### AIM OF THE TASK:
The answer is all of the data repeated exactly, with each picture omitted.

### PROVIDED DATA:

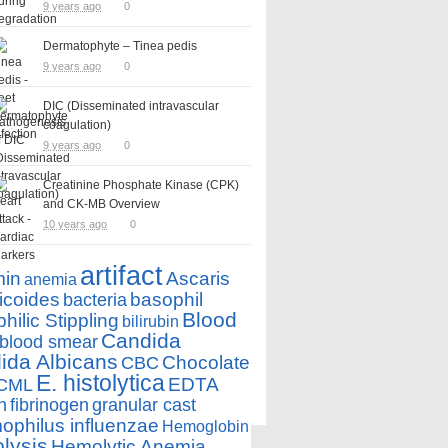
9 years ago
0
Dermatophyte – Tinea pedis
9 years ago
0
DIC (Disseminated intravascular
coagulation)
9 years ago
0
Creatinine Phosphate Kinase (CPK)
and CK-MB Overview
10 years ago
0
artifact
min
Ascaris
anemia
icoides
basophil
bacteria
Blood
hilic Stippling
bilirubin
Candida
blood smear
ida Albicans
Chocolate
CBC
E. histolytica
EDTA
CML
n
fibrinogen
granular cast
philus influenzae
Hemoglobin
lysis
Hemolytic Anemia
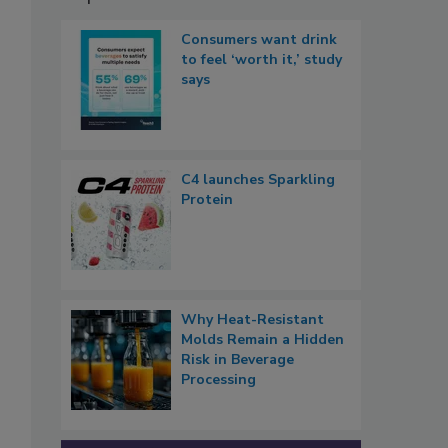
Consumers want drink
to feel ‘worth it,’ study
says
C4 launches Sparkling
Protein
Why Heat-Resistant
Molds Remain a Hidden
Risk in Beverage
Processing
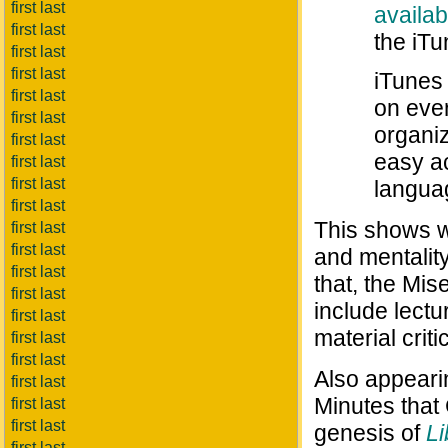
first last
availa
first last
the iTu
first last
first last
iTunes
first last
on ever
first last
organiz
first last
easy ac
first last
first last
languag
first last
This shows w
first last
first last
and mentalit
first last
that, the Mis
first last
include lectu
first last
material crit
first last
first last
Also appear
first last
Minutes that
first last
first last
genesis of
Li
first last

### SOLVED EXERCISE:
9 years ago
0
Dermatophyte – Tinea pedis
9 years ago
0
DIC (Disseminated intravascular
coagulation)
9 years ago
0
Creatinine Phosphate Kinase (CPK)
and CK-MB Overview
10 years ago
0
artifact
min
Ascaris
anemia
icoides
basophil
bacteria
Blood
hilic Stippling
bilirubin
Candida
blood smear
ida Albicans
Chocolate
CBC
E. histolytica
EDTA
CML
n
fibrinogen
granular cast
philus influenzae
Hemoglobin
lysis
Hemolytic Anemia
Consumers want drink
to feel ‘worth it,’ study
says
C4 launches Sparkling
Protein
Why Heat-Resistant
Molds Remain a Hidden
Risk in Beverage
Processing
first last
availa
first last
the iTu
first last
first last
iTunes
first last
on ever
first last
organiz
first last
easy ac
first last
first last
languag
first last
This shows w
first last
first last
and mentalit
first last
that, the Mis
first last
include lectu
first last
material crit
first last
first last
Also appear
first last
Minutes that
first last
first last
genesis of
Li
first last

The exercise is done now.